> Stated task
Arrange the rows below as a numbered list, omitting any blank lines.
########
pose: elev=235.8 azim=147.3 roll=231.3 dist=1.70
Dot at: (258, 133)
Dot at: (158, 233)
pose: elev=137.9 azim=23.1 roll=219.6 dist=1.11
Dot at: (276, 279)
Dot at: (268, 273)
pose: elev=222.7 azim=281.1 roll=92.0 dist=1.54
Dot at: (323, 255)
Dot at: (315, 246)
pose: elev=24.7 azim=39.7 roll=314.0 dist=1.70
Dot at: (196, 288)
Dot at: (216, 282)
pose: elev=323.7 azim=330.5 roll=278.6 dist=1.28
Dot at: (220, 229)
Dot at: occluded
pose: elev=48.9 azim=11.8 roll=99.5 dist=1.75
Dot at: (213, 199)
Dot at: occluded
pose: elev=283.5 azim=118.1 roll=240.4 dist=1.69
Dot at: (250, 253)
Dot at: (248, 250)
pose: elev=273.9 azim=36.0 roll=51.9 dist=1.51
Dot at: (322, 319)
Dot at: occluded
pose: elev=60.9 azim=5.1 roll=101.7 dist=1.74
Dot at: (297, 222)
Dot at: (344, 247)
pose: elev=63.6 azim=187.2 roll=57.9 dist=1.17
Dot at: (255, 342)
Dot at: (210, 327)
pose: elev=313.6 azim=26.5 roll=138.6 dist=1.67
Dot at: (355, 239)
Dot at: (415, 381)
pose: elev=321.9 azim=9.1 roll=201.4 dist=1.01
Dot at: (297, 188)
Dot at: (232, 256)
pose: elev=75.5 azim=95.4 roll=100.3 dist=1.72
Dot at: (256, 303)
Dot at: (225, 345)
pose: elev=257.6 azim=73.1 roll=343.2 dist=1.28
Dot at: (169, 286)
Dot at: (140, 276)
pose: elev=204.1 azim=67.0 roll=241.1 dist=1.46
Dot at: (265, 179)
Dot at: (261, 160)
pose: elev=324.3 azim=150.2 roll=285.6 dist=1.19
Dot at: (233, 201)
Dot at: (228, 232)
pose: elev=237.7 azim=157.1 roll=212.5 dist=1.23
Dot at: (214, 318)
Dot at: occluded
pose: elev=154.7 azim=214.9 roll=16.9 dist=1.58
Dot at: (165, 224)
########
> Full answer
1. pose: elev=235.8 azim=147.3 roll=231.3 dist=1.70
2. Dot at: (258, 133)
3. Dot at: (158, 233)
4. pose: elev=137.9 azim=23.1 roll=219.6 dist=1.11
5. Dot at: (276, 279)
6. Dot at: (268, 273)
7. pose: elev=222.7 azim=281.1 roll=92.0 dist=1.54
8. Dot at: (323, 255)
9. Dot at: (315, 246)
10. pose: elev=24.7 azim=39.7 roll=314.0 dist=1.70
11. Dot at: (196, 288)
12. Dot at: (216, 282)
13. pose: elev=323.7 azim=330.5 roll=278.6 dist=1.28
14. Dot at: (220, 229)
15. Dot at: occluded
16. pose: elev=48.9 azim=11.8 roll=99.5 dist=1.75
17. Dot at: (213, 199)
18. Dot at: occluded
19. pose: elev=283.5 azim=118.1 roll=240.4 dist=1.69
20. Dot at: (250, 253)
21. Dot at: (248, 250)
22. pose: elev=273.9 azim=36.0 roll=51.9 dist=1.51
23. Dot at: (322, 319)
24. Dot at: occluded
25. pose: elev=60.9 azim=5.1 roll=101.7 dist=1.74
26. Dot at: (297, 222)
27. Dot at: (344, 247)
28. pose: elev=63.6 azim=187.2 roll=57.9 dist=1.17
29. Dot at: (255, 342)
30. Dot at: (210, 327)
31. pose: elev=313.6 azim=26.5 roll=138.6 dist=1.67
32. Dot at: (355, 239)
33. Dot at: (415, 381)
34. pose: elev=321.9 azim=9.1 roll=201.4 dist=1.01
35. Dot at: (297, 188)
36. Dot at: (232, 256)
37. pose: elev=75.5 azim=95.4 roll=100.3 dist=1.72
38. Dot at: (256, 303)
39. Dot at: (225, 345)
40. pose: elev=257.6 azim=73.1 roll=343.2 dist=1.28
41. Dot at: (169, 286)
42. Dot at: (140, 276)
43. pose: elev=204.1 azim=67.0 roll=241.1 dist=1.46
44. Dot at: (265, 179)
45. Dot at: (261, 160)
46. pose: elev=324.3 azim=150.2 roll=285.6 dist=1.19
47. Dot at: (233, 201)
48. Dot at: (228, 232)
49. pose: elev=237.7 azim=157.1 roll=212.5 dist=1.23
50. Dot at: (214, 318)
51. Dot at: occluded
52. pose: elev=154.7 azim=214.9 roll=16.9 dist=1.58
53. Dot at: (165, 224)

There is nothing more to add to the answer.